* Task objective:
Which of the lines below contain the word "What"? Copy each of them, and count only matches with the same capitalization.
(Material for the task)
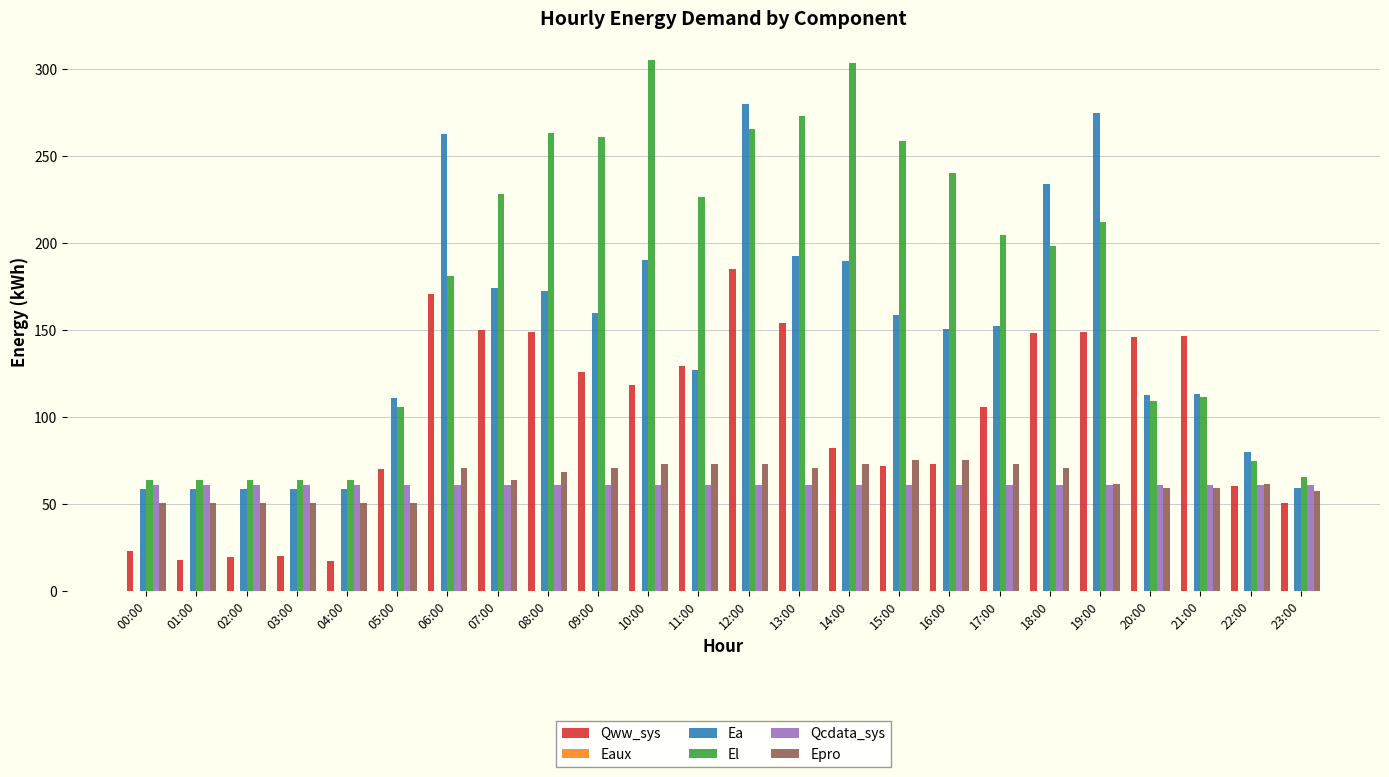

Is it true that Qww_sys equals 51.0 at 23:00?

True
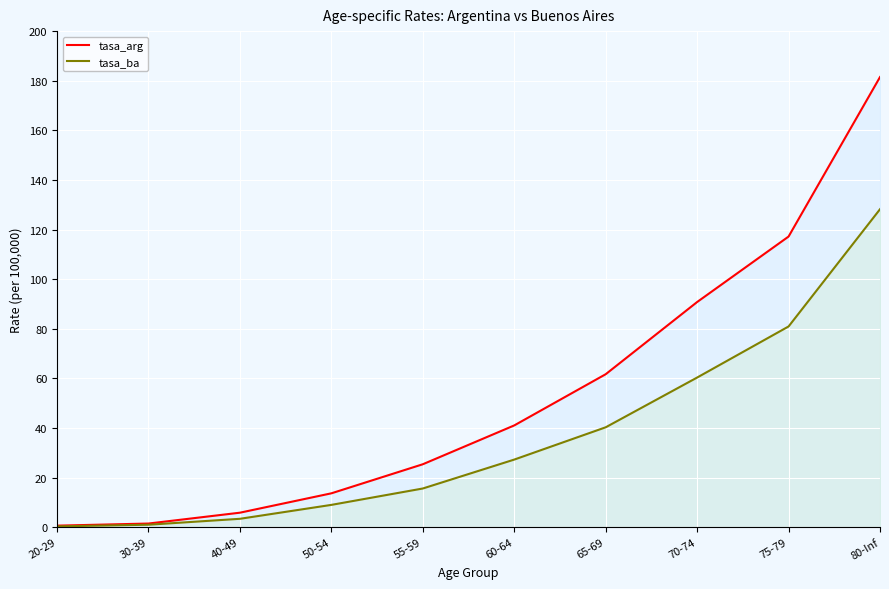

The tasa_ba series shows 40.3 at 65-69. True or false?

True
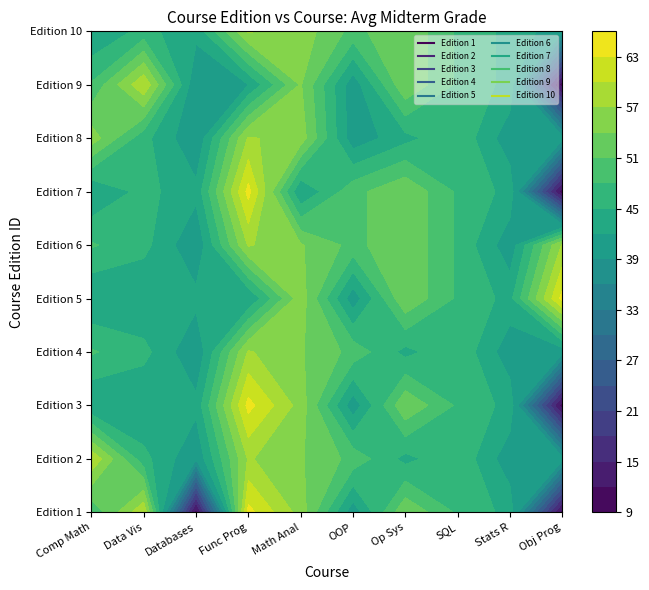

True or false: 1 has a value of 55.7 at 4.

True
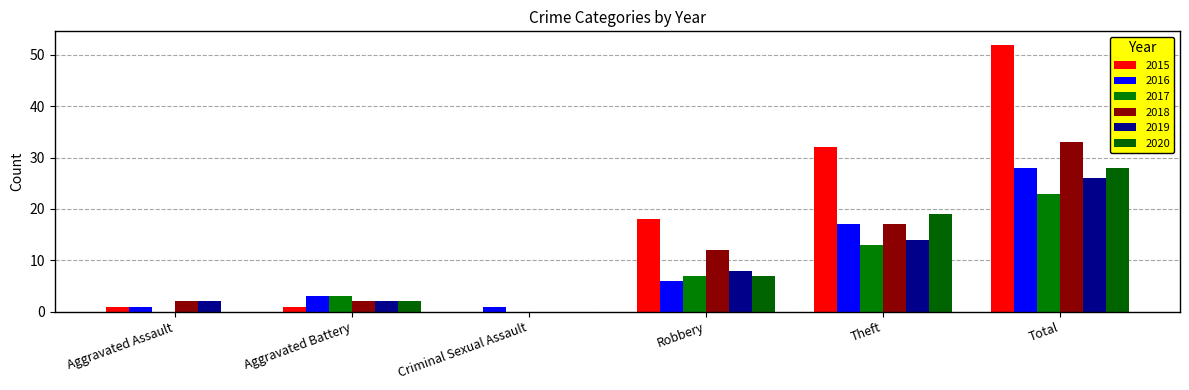

What is the sum of the 2020 values at Criminal Sexual Assault and Total?

28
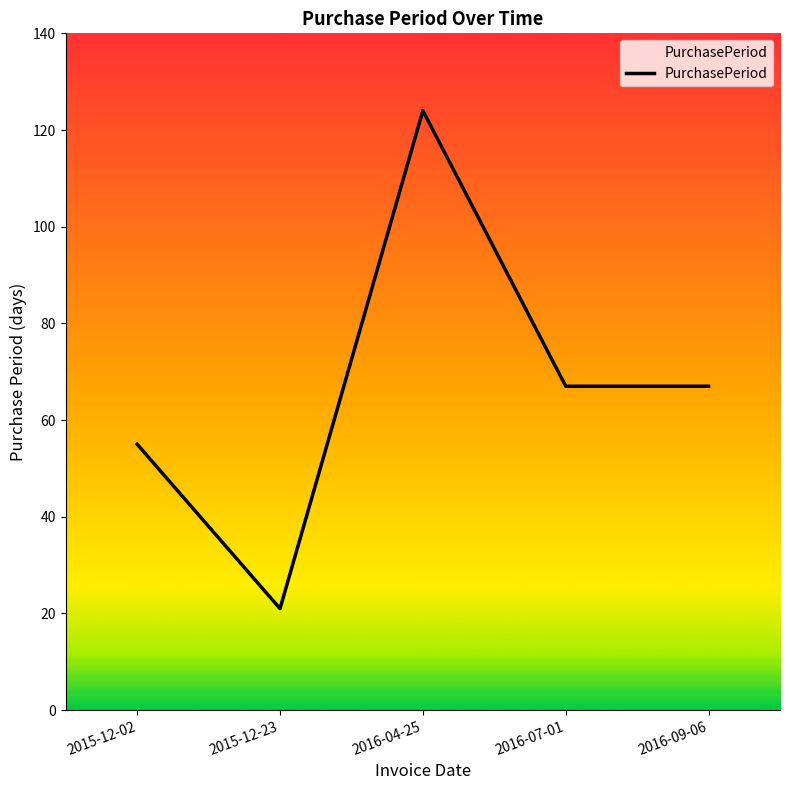

What position from the left is 2016-07-01?

4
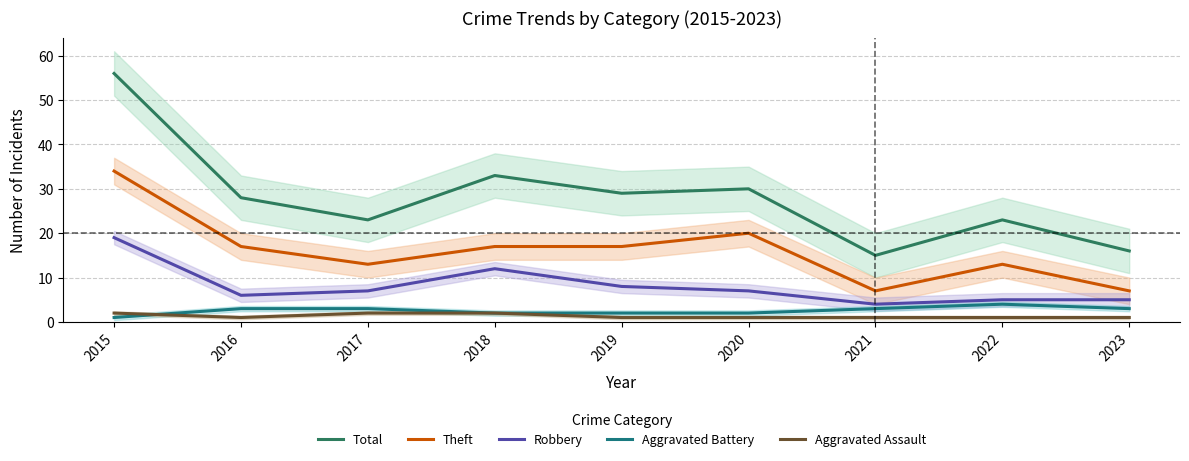

At which category does the chart reach its minimum across all series?

2015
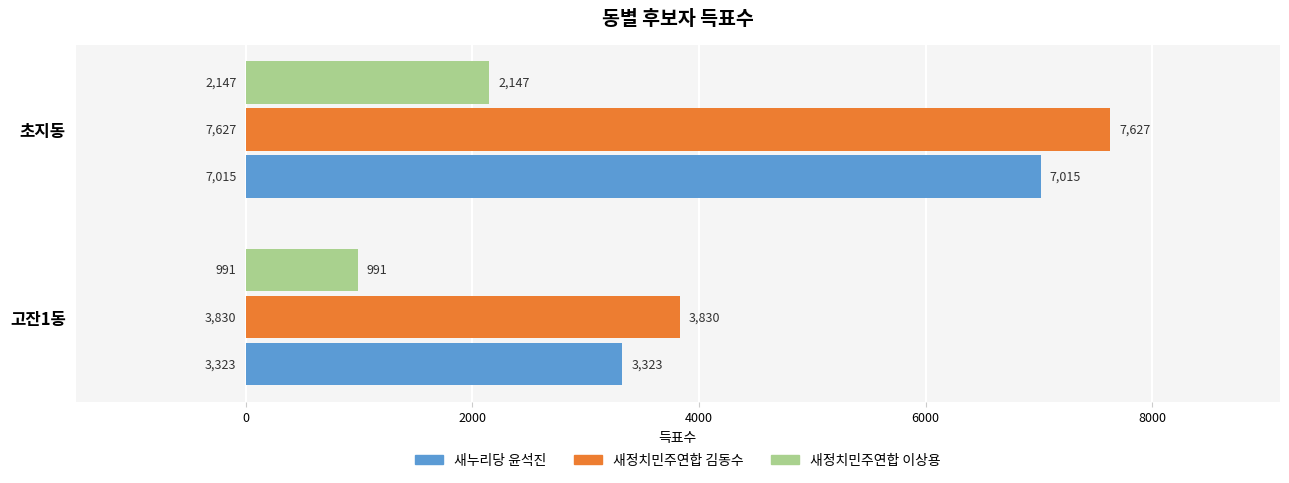

Count the 새정치민주연합 이상용 values in the range 991 to 2147.

2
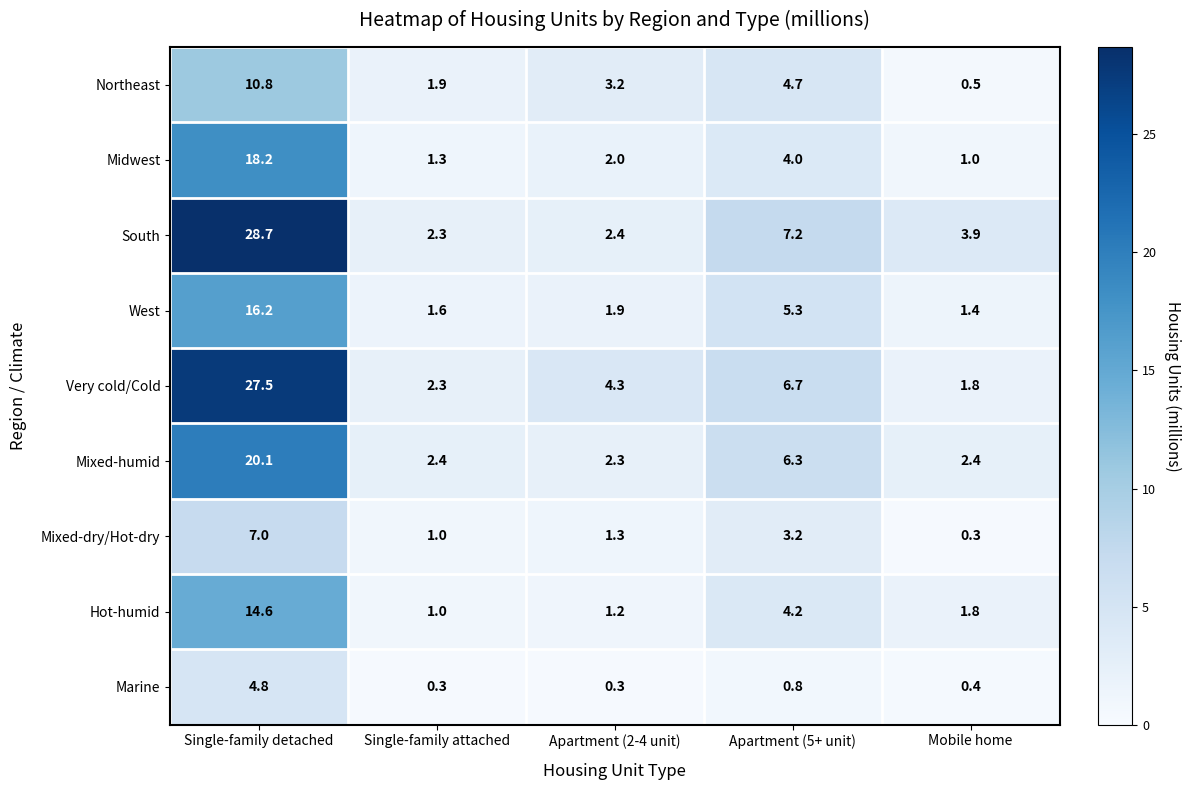

What is the minimum value shown in the chart?

0.3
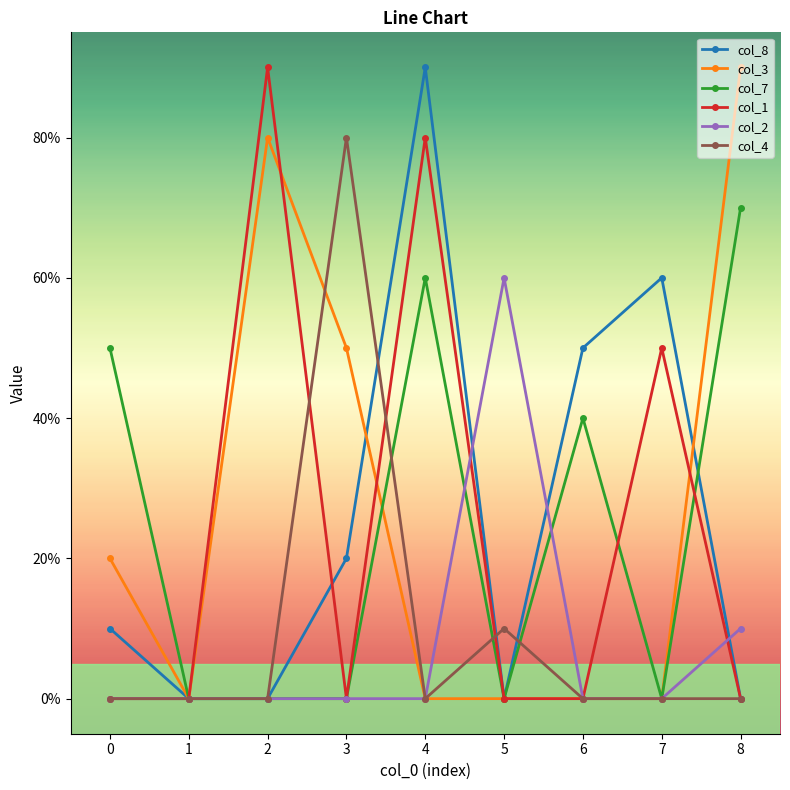

Does the chart have visible grid lines?

No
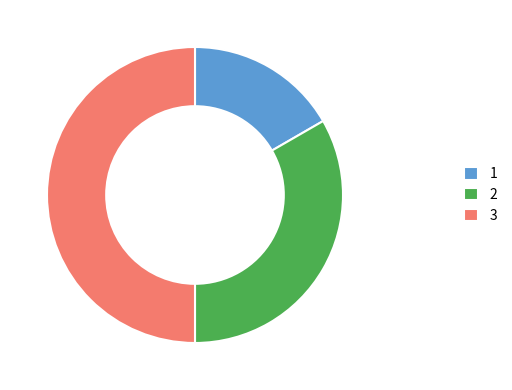

How many slices are in this pie chart?

3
(End Material for the task)
* Answer to this task:
What is the sum of the 2020 values at Criminal Sexual Assault and Total?
What position from the left is 2016-07-01?
What is the minimum value shown in the chart?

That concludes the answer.